Michel Onfray: Pour penser la question du coronavirus, le mieux est d’avoir recours à Nietzsche, notamment à sa méthode généalogique. Le philosophe allemand aide en effet à penser la question des causalités dans une époque qui aime tant activer les catégories de la pensée magique. Les versions complotistes font rage, les lectures religieuses également: une invention du capital pour faire des bénéfices, une création des Américains pour supprimer la suprématie chinoise, voire un projet chinois, mais également, version du frère de Tariq Ramadan, une punition divine à cause du dérèglement des mœurs de notre époque, le délire ne manque pas. La philosophie aide à activer les causalités rationnelles construites par les philosophes atomistes, matérialistes et épicuriens de l’Antiquité. Quant aux auteurs à lire, c’est sans conteste vers la philosophie antique romaine, qui était une école de sagesse pratique existentielle, qu’il faut se tourner. Je songe à Plutarque et Lucrèce, Musonius Rufus et Sénèque, Marc Aurèle et Cicéron. Autrement dit: aux épicuriens et aux stoïciens.

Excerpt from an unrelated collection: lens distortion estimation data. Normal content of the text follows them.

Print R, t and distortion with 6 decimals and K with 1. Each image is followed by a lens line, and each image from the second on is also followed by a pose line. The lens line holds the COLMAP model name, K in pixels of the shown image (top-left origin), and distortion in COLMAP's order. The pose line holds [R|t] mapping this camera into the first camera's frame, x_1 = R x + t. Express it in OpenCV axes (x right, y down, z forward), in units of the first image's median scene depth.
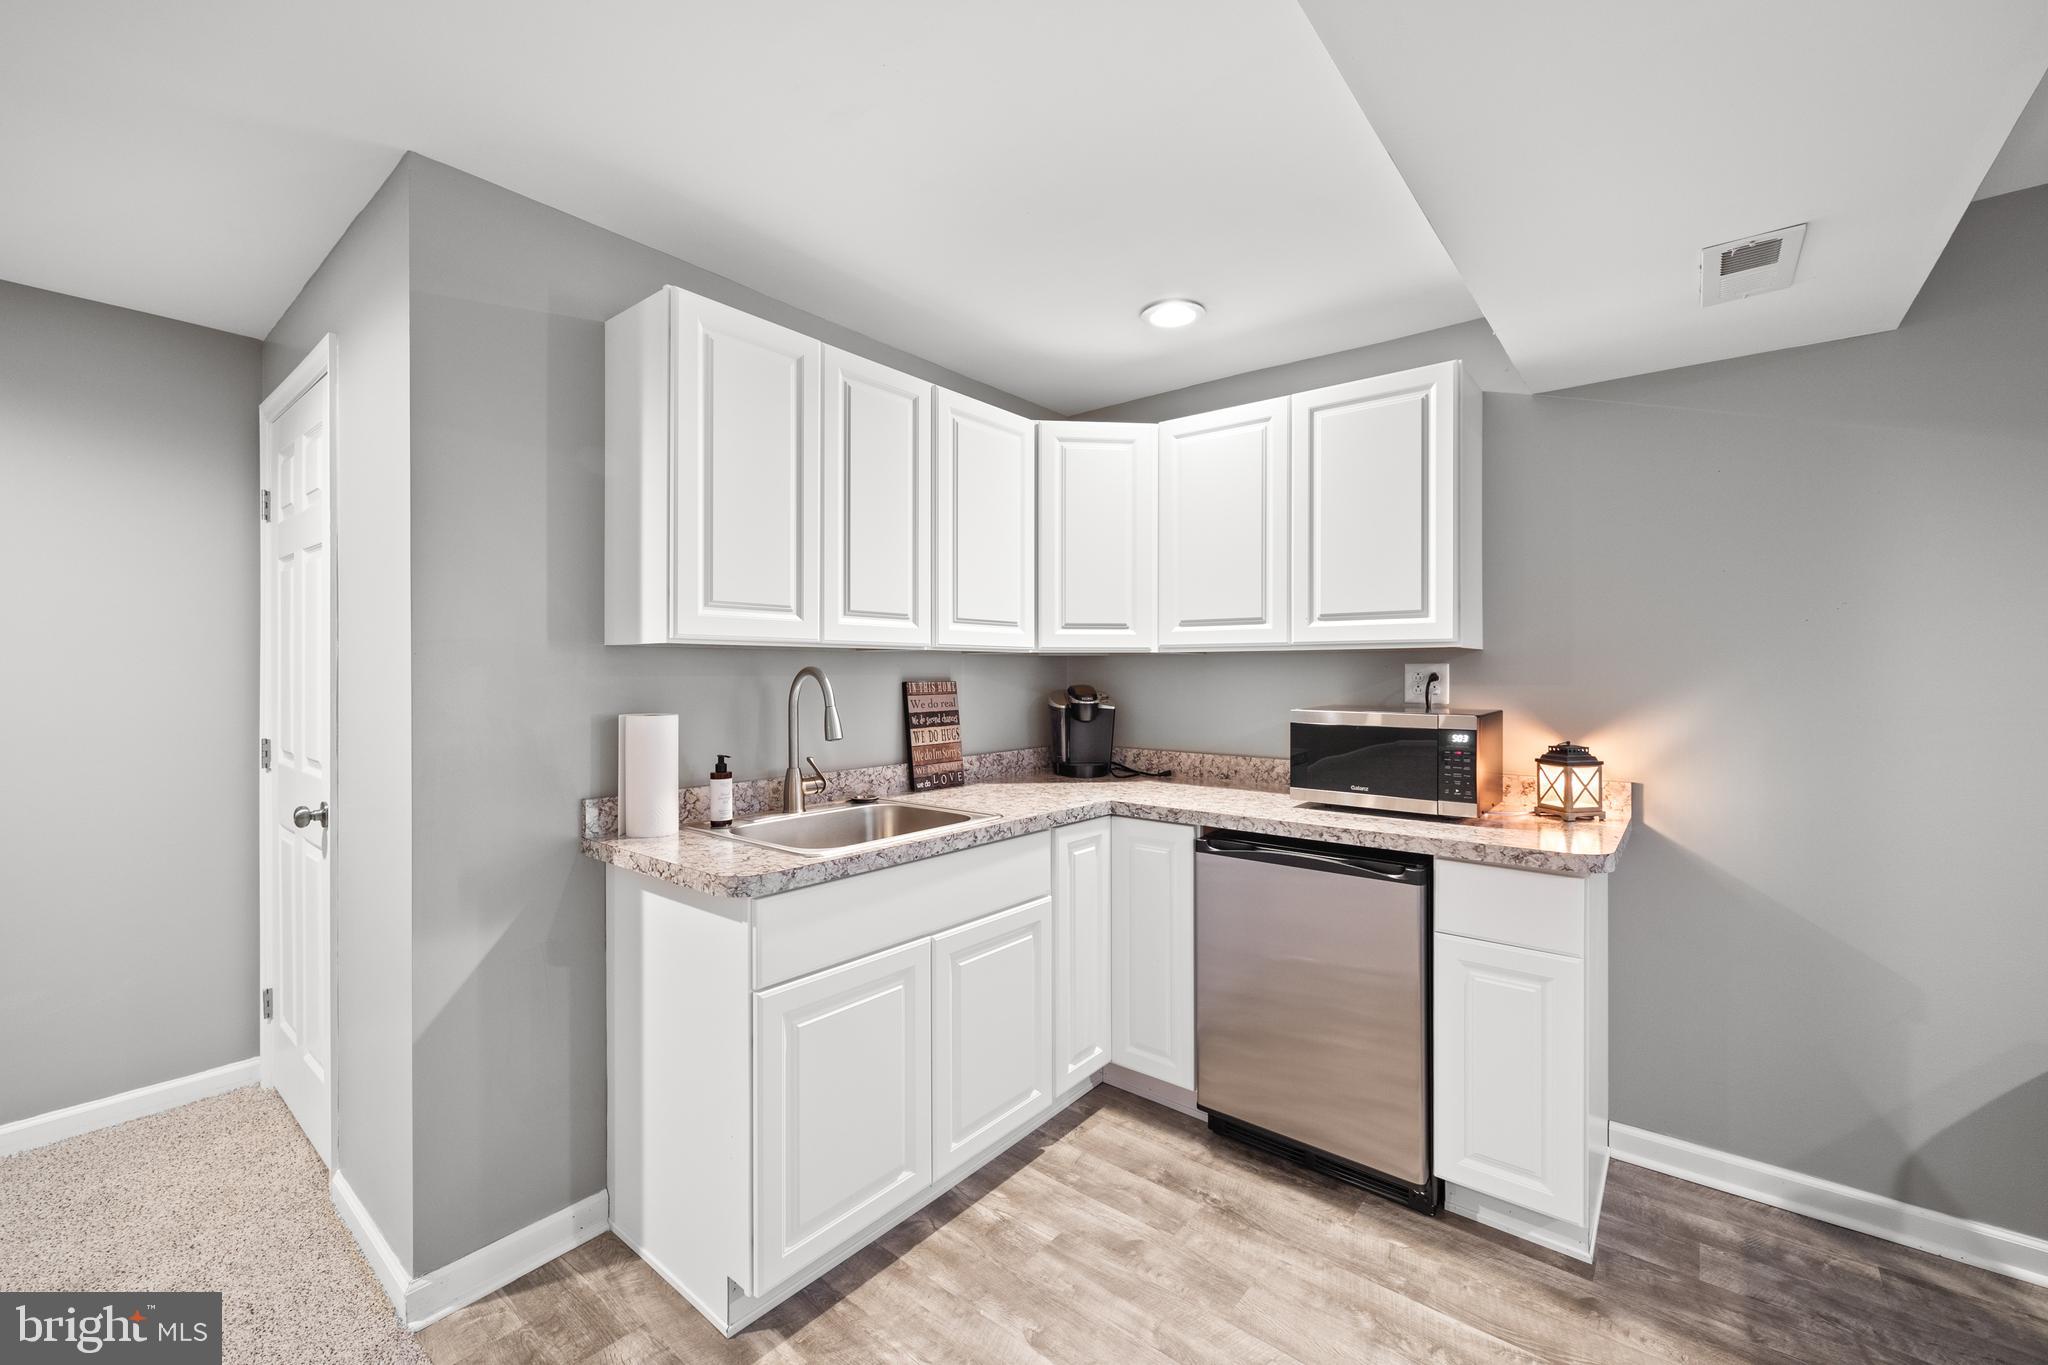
lens RADIAL K [[825.2, 0, 1034.6], [0, 825.2, 680.2], [0, 0, 1]] dist [-0.000546, -0.000060]
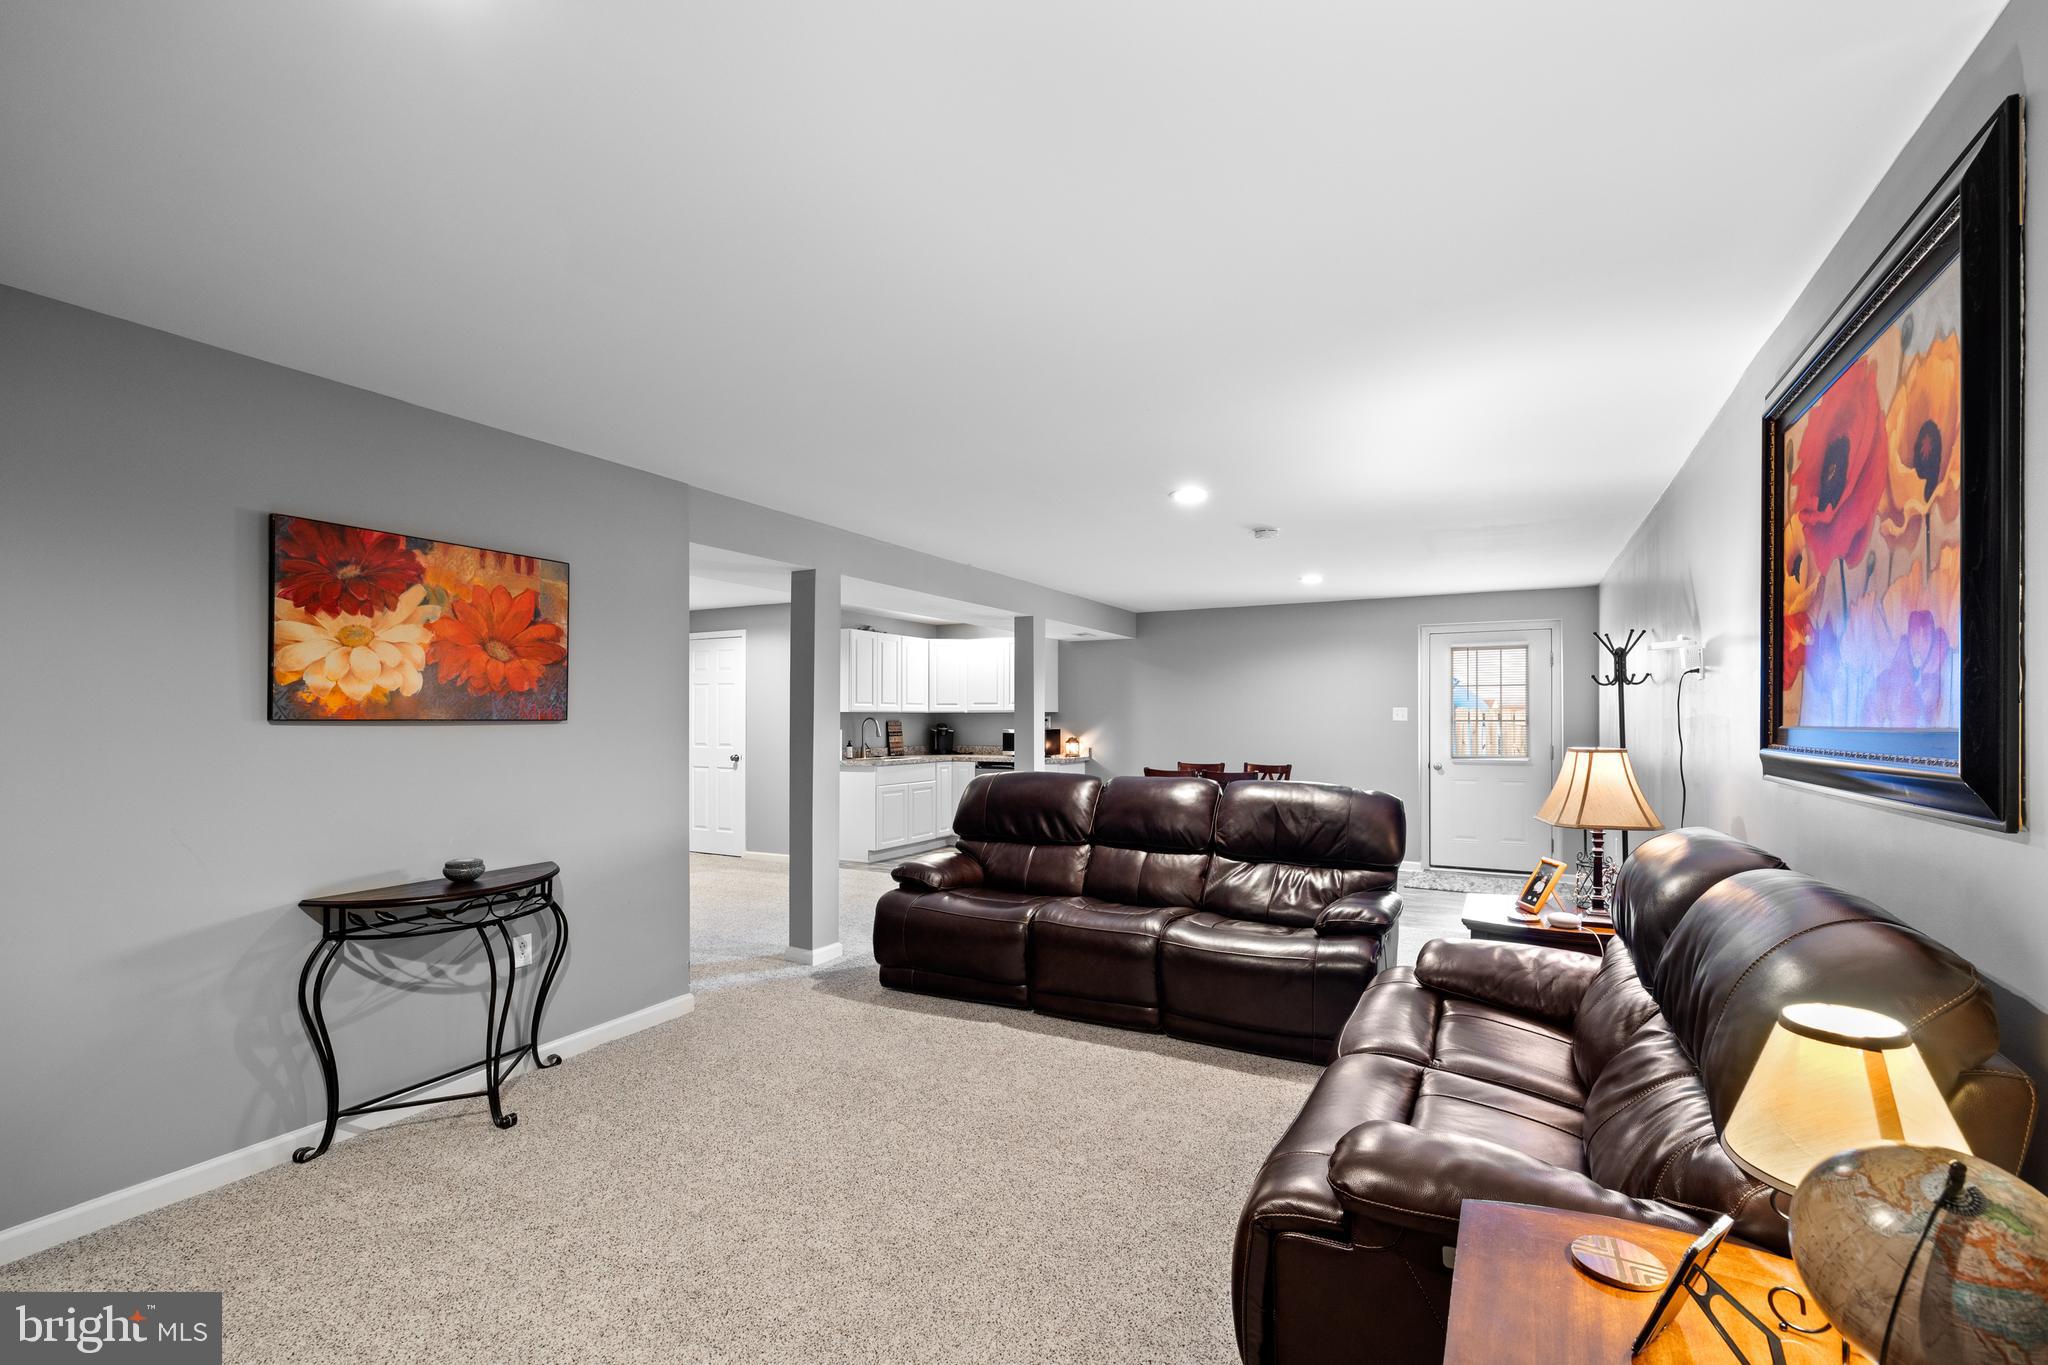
lens RADIAL K [[886.9, 0, 1026.9], [0, 886.9, 720.3], [0, 0, 1]] dist [-0.000638, -0.000037]
pose [[0.984412, 0.000886, 0.175875, -0.226301], [0.000382, 0.999974, -0.007177, 0.020896], [-0.175877, 0.007133, 0.984386, -2.443942]]
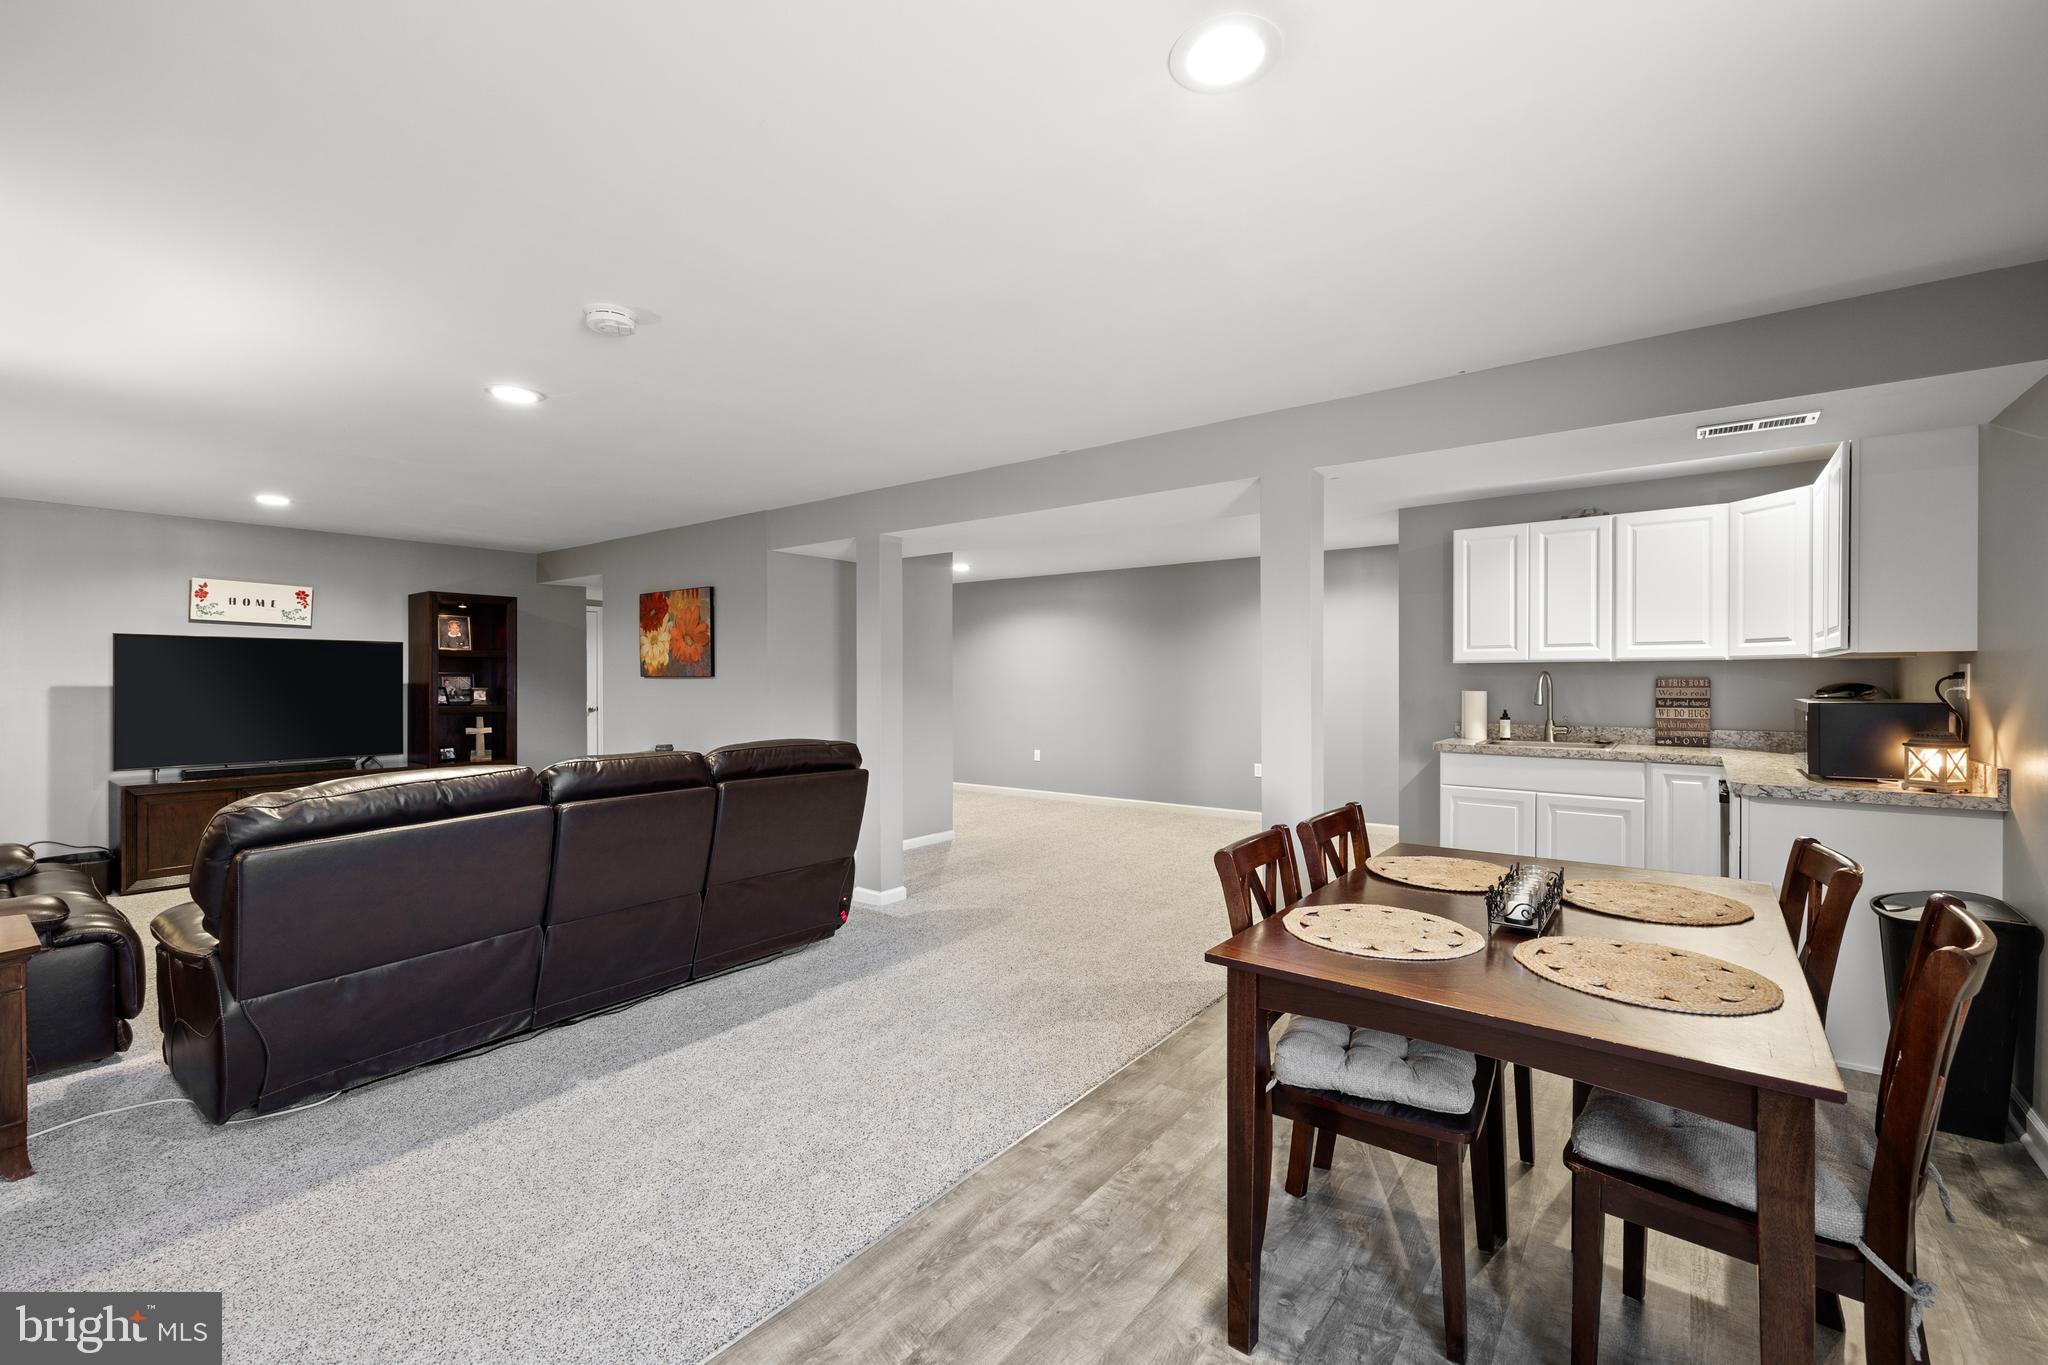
lens RADIAL K [[825.2, 0, 1031.4], [0, 825.2, 678.8], [0, 0, 1]] dist [-0.000546, -0.000060]
pose [[0.024282, 0.001384, -0.999704, 1.465136], [-0.007748, 0.999969, 0.001196, 0.009183], [0.999675, 0.007717, 0.024292, -0.295485]]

AD: Cet événement est révélateur de la nature humaine: incivisme, égoïsme, pillage parfois, mais aussi solidarité, abnégation… La philosophie nous aide-t-elle à comprendre ces réactions?
MO: Sous l’influence des penseurs de la déconstruction, eux-mêmes issus des déterminismes marxistes puis freudiens, contre toute bonne logique, voire tout bon sens, la tendance lourde est actuellement à la négation de la nature humaine! Or, elle existe. Qu’on lise ou relise tout simplement La Fontaine, ou bien les moralistes français du Grand Siècle, le XVIIe, que sont La Rochefoucauld ou La Bruyère. Tout s’y trouve dit. L’épidémie ne nous apprend rien que le fabuliste français ne nous ait déjà enseigné - un fabuliste qui, ça n’est pas un hasard, avait pris ses leçons notamment chez le grec Ésope et le romain Phèdre, voyez, on y revient! Dans le cadre de ma Brève Encyclopédie du monde, je travaille à un gros livre pour réhabiliter la nature humaine, Anima, livre qui ne manquera pas d’inviter à lire Darwin, qui nous rappelle, ou nous apprend, c’est selon, que nous sommes… un singe! À ne jamais oublier si l’on veut éviter d’errer philosophiquement!